SO3. Elaborate a RDC competence framework based on a holistic approach of democratic behaviour as a backbone of the European model of democracy and sustainable development, taking into account digitalization as one of the main societal structuring factors.
SO4. Develop a general EfD curricula based on the RDC competence framework and innovative learner-centred approaches such as transformative education, action learning, challenge/project-based learning. The target groups will be: 1) pupils (age groups 8-12 and 12-16 years); 2) teachers and social educators. The general curricula will be flexible and open for adaptation to concrete learning environments and diverse formal national/regional curricula.
CO2. Toolkits for enhancing the humanistic and civic aspects of education with aview to promoting active democratic citizenship and empowerment, including through experimental approaches.
SO5. Adapt the designed curricula for the design and implementation of local pilot projects (LPP) in each country (Estonia, Finland, Germany, Ireland, Spain and Poland) to test and finetune the outlined competence framework and curricula based on innovative learning approaches. LLP will take concrete democratic experiences as reference points, using approaches inspired in creative activities e.g. theatre of the oppressed, game-based learning among other. LPPs will be embedded in the local environment so that learners experience the relevance of their actions for the quality of democracy in situ to promote their positive democratic engagement.
SO6. Adapt the designed curricula for the creation and implementation of a learning unit (content and pedagogical material) in a specific knowledge field (Human Geography).
SO7. Development of a conceptual framework and tools for the assessment of RDC competences through LLP. The assessment of learning outcomes will be implemented in two rounds (at the beginning of LPP and once LPP is finished).

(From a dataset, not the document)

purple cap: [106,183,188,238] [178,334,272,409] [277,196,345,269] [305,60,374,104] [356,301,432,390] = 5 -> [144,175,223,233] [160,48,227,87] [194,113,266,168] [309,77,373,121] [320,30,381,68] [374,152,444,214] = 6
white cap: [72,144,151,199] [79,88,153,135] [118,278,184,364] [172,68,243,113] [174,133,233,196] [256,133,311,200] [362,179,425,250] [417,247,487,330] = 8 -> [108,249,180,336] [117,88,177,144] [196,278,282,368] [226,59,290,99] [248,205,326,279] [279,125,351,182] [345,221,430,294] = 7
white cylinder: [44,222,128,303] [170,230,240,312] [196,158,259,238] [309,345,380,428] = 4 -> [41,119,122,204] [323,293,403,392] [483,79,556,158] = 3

SO8. Development of a guide for the implementation of transformative local LPPs, and the use of the open transformative approaches inspired in creative activities. This activity will be based on the reflection and comparison of the LPPs and their effectiveness to achieve the envisaged learning outcomes based on the RDC competence framework.
SO9. Assembling a toolbox including the fine-tuned final outcomes of the project, revised after evaluation and piloting with practitioners at the national and international levels: RDC competence framework, general EfD curricula, EfD guide, the Human Geography learning unit, the framework and assessment tools, as well as policy recommendations. The toolbox will be publicly available in English and all the national languages of the countries covered by the study.

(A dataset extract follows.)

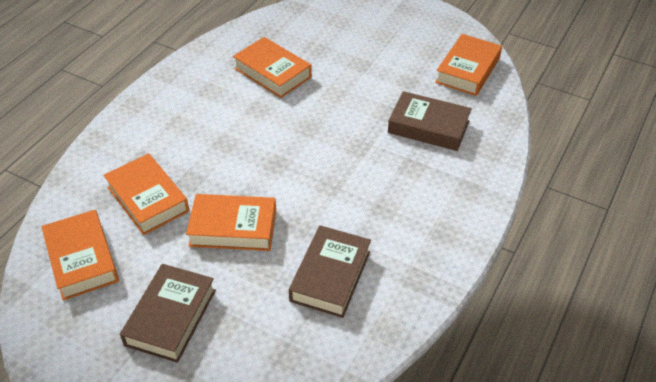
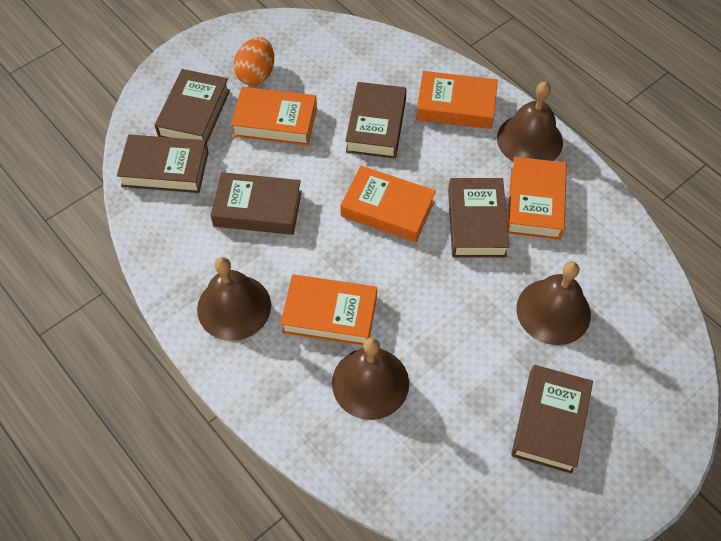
brown bell: none = 0 -> [197,257,271,341] [332,337,409,420] [497,82,563,162] [516,261,591,345] = 4
brown book: [120,264,216,363] [289,225,371,318] [388,91,472,151] = 3 -> [117,135,209,193] [154,69,230,144] [210,172,302,235] [345,82,407,159] [448,178,510,258] [511,365,593,474] = 6
orange egg: none = 0 -> [233,37,274,85] = 1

CO3. Strengthened democratic processes in education through the involvement of citizens.
SO10. Promote a participatory approach for the active participation of the education community in the content development of RDC competence framework, EfD curricula and LPPs: 6 national living labs (Estonia, Finland, Germany, Ireland, Spain and Poland) and 1 transnational living lab, based on series of workshops combined with the setting up an online platform (Agora).

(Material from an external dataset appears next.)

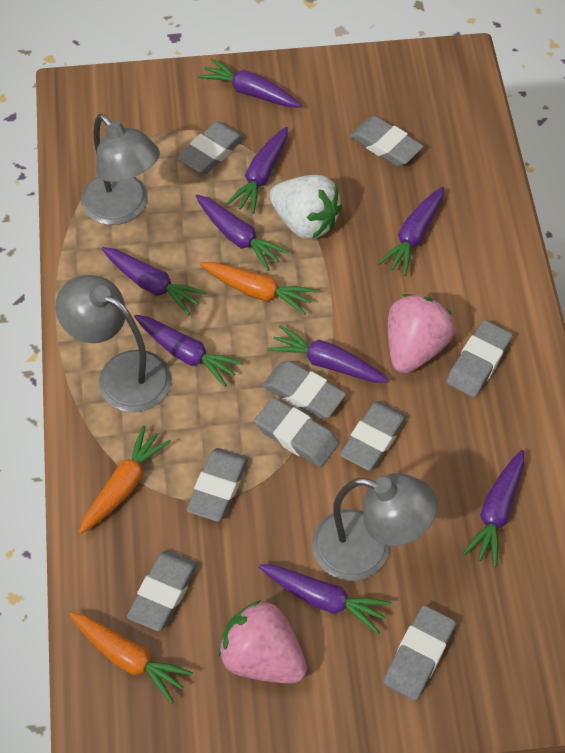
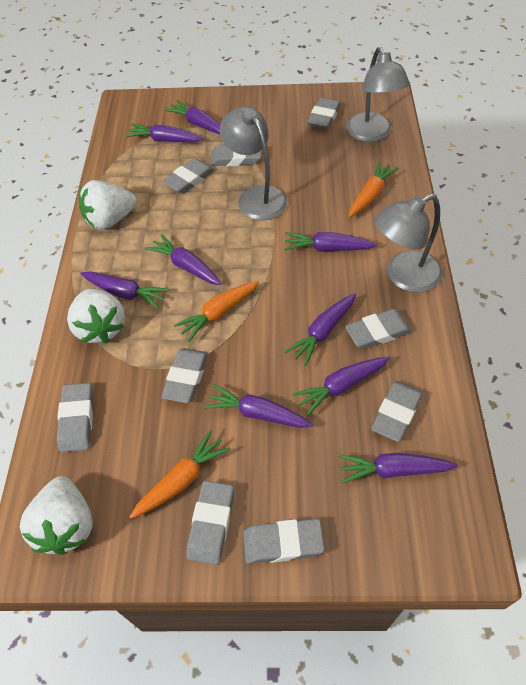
pink strawberry: [218,600,307,683] [388,294,455,373] = 2 -> none = 0
white strawberry: [269,175,342,239] = 1 -> [20,476,93,555] [67,289,125,343] [79,180,137,230] = 3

Labs will involve: public authorities responsible for education, municipalities, schools, students, parents, teachers, social educators, their associations, and other relevant ONGs among others. LPPs will not be circumscribed to formal education systems, but take the local environment and democratic initiatives towards sustainability as reference. This implies to include local citizens as pupils, parents, teachers, social educators, representatives of NGOs and public institutions in the process of design, implementation and assessment of LPPs, strengthening democratic processes in education. In total, DEMOCRAT will engage 120+ schools, 600+ pupils and families, 180+ teachers and social educators, 60+ NGOs, 24+ creative sector entities and 24+ local and regional/national public authorities.